Déroulement du contrôle et bilan chiffré
Les forces de l'ordre ont procédé à des palpations et à l'inspection des sacs des élèves, sous l'œil du chien de détection. L'ambiance était tendue mais sans accroc. Les jeunes, brassés par les dix agents, n'ont pour la plupart rien à se reprocher. Le bilan fait état de trois couteaux et une batte de baseball saisis dans des véhicules aux abords des lycées, dont les propriétaires n'étaient pas des élèves. Une trottinette a également été placée en fourrière, faute d'assurance.

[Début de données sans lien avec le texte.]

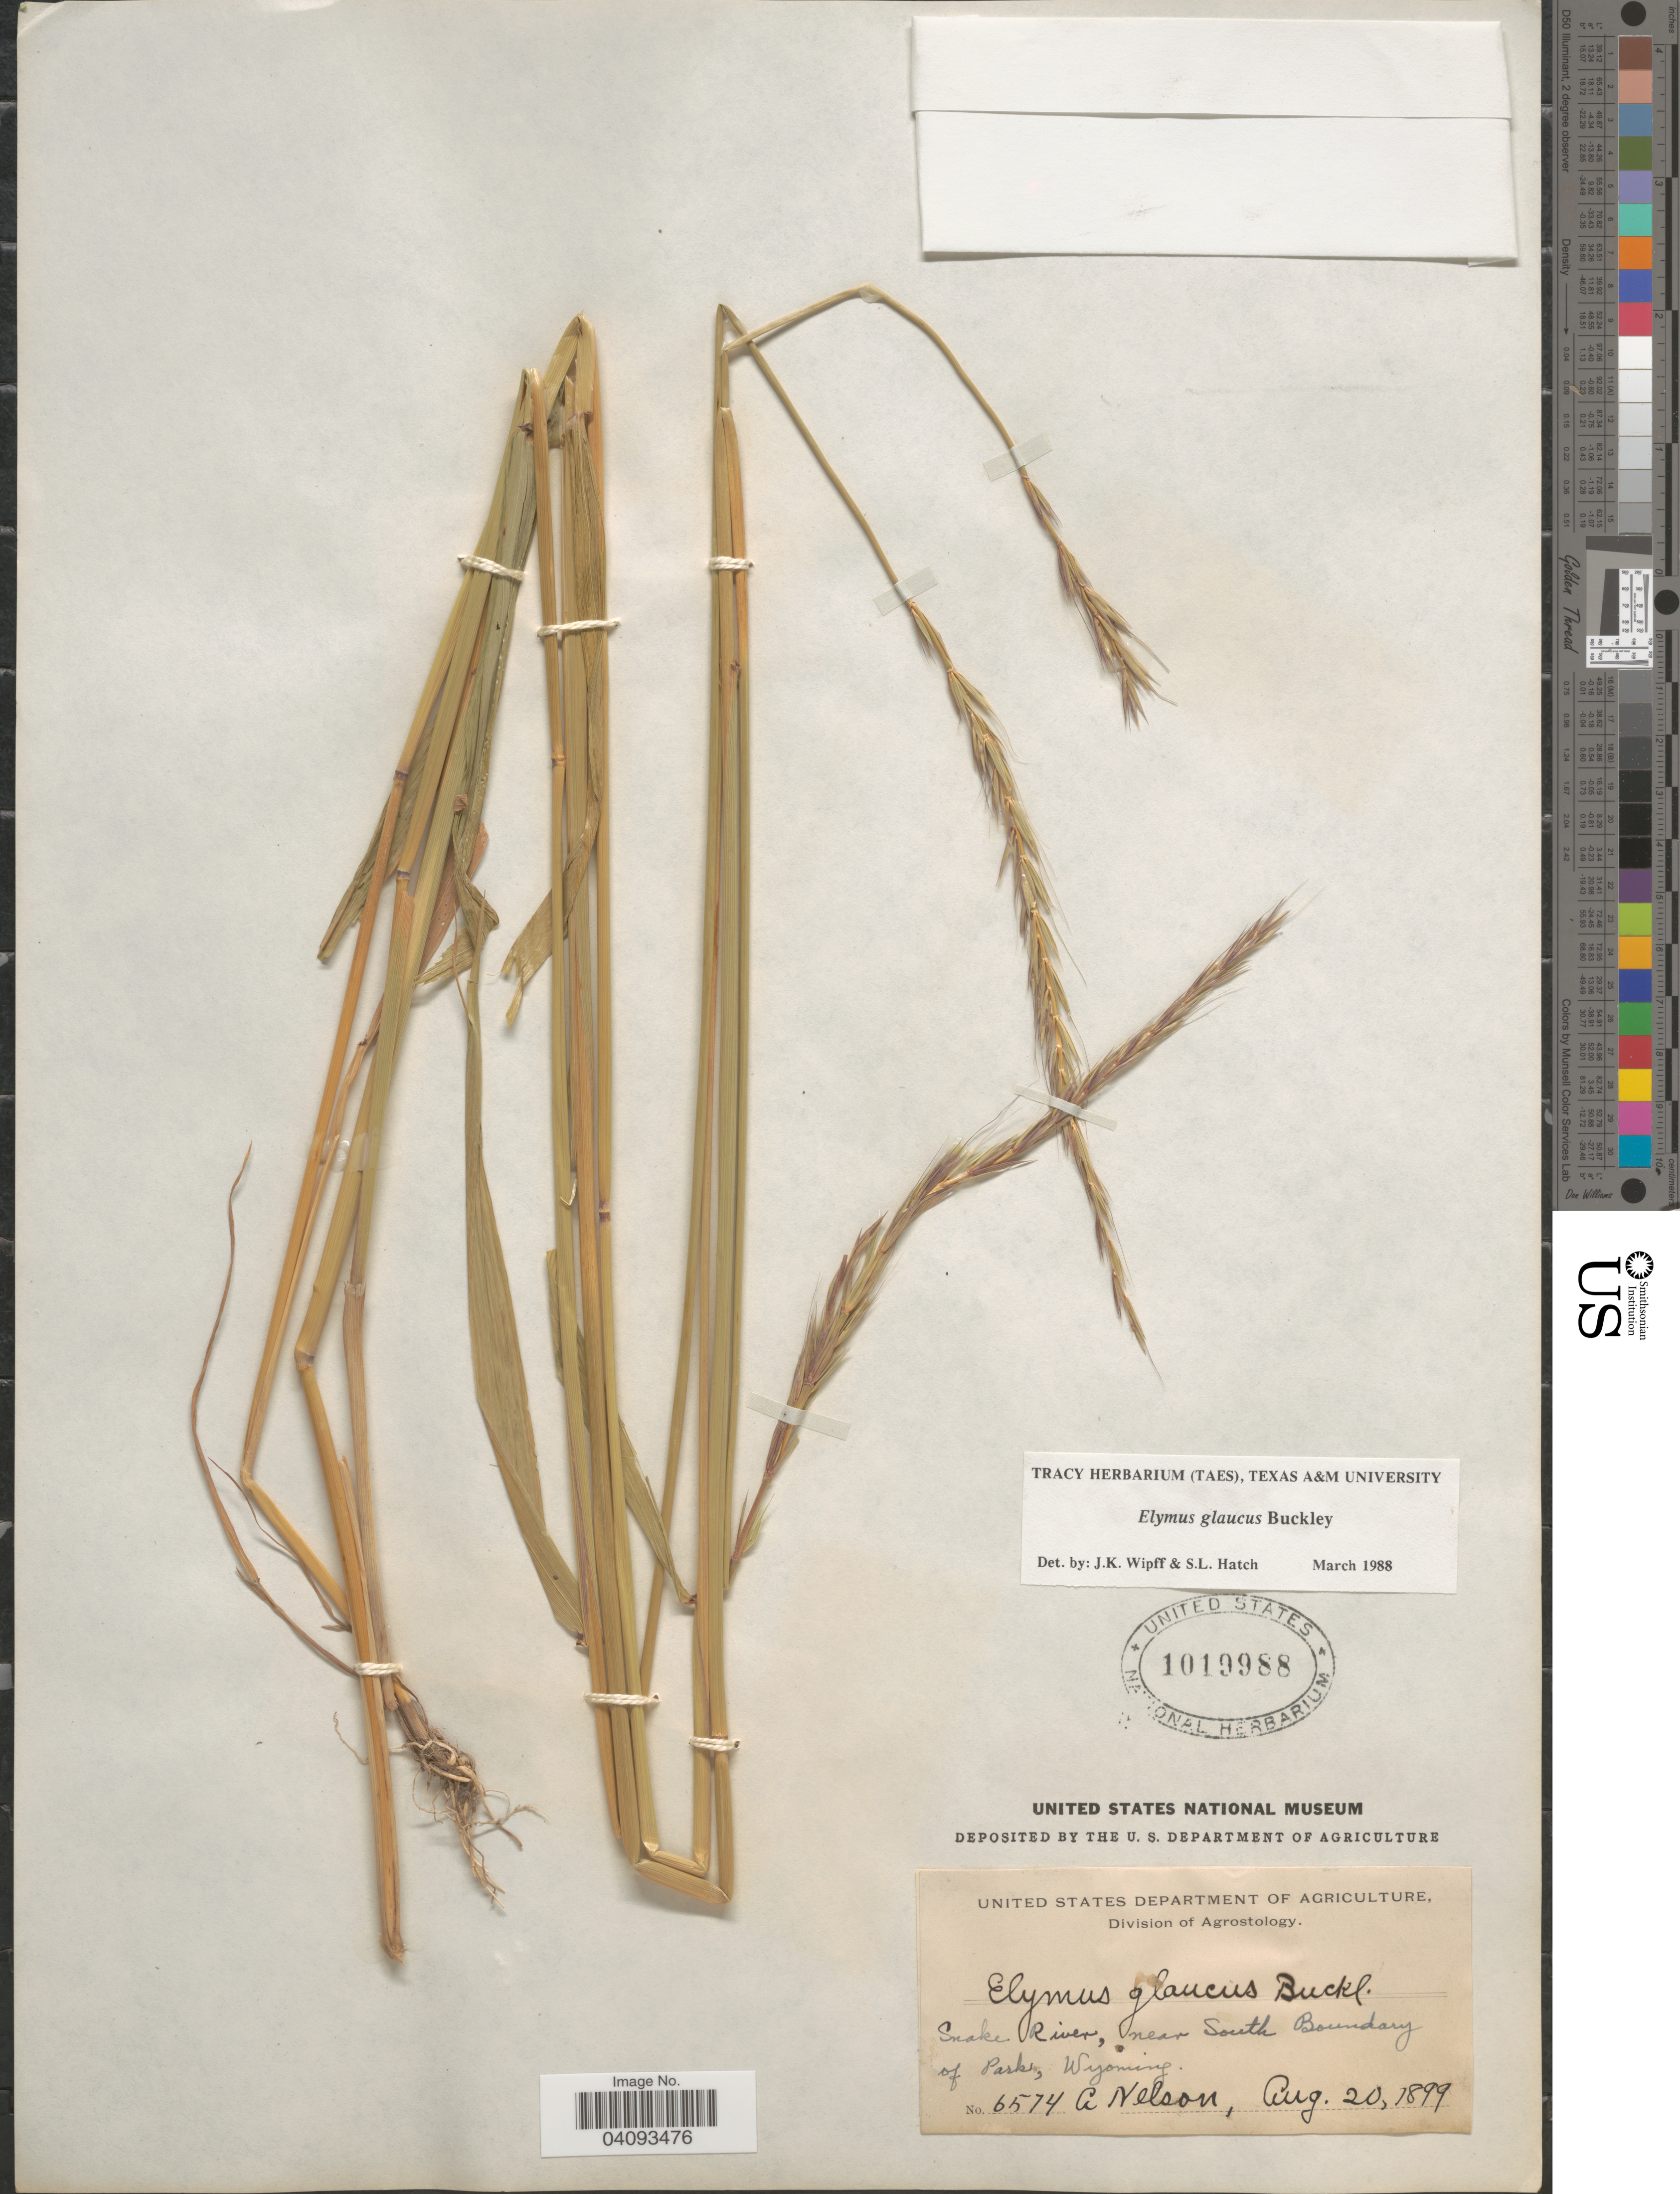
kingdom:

Réactions des élèves et des autorités
Evan, 16 ans, exprime son ressenti : « Ça met la pression gratos à tout le monde, même si t'as rien fait ». Baptiste et Jules, 17 ans, racontent s'être fait « sniffer par le chien, un peu spécial de bon matin. Qui c'est censé rassurer, nos parents ? ». Le commissaire Sébastien Laroze, à l'initiative de l'opération, précise : « On n'est pas là pour faire des grosses prises ». Il indique que l'intervention, menée en accord avec les proviseurs, visait à « envoyer un message clair, dès la rentrée ». Il ajoute que des interventions ont lieu plusieurs fois par an pour des bagarres et des intrusions, sans fournir de chiffres précis.
Vers une coopération renforcée et des actions de prévention
Le commissaire Laroze s'est entretenu dans l'après-midi avec les directions des deux lycées et six collèges de son secteur, à Cagnes et Saint-Laurent-du-Var. Il souhaite plus de « bleu » en milieu scolaire, pour la répression comme la prévention. Le rectorat évoque « une coopération renforcée entre les ministères de l'Intérieur et de l'Éducation nationale en matière de sécurisation de l'espace scolaire ». Le commissaire propose qu'un agent dédié parle aux élèves des risques routiers, liés aux stupéfiants, et du harcèlement, en rappelant que c'est un délit avec des conséquences pénales.
Critiques du syndicat enseignant
Didier Giaufer, professeur et secrétaire départemental du SNES-FSU, conteste la démarche : « La place de la police n'est pas devant un établissement scolaire. Et ces policiers sont certainement attendus sur des affaires plus urgentes ». Il juge que ces contrôles peuvent se faire de temps en temps s'il y a des problématiques qui le justifient, mais s'interroge sur l'existence de tensions réelles dans ces lycées. Il souligne que la répression se fait dans l'instant, tandis que la prévention s'inscrit dans la durée, et plaide pour la présence de médiateurs et de professionnels de la sensibilisation dans les établissements.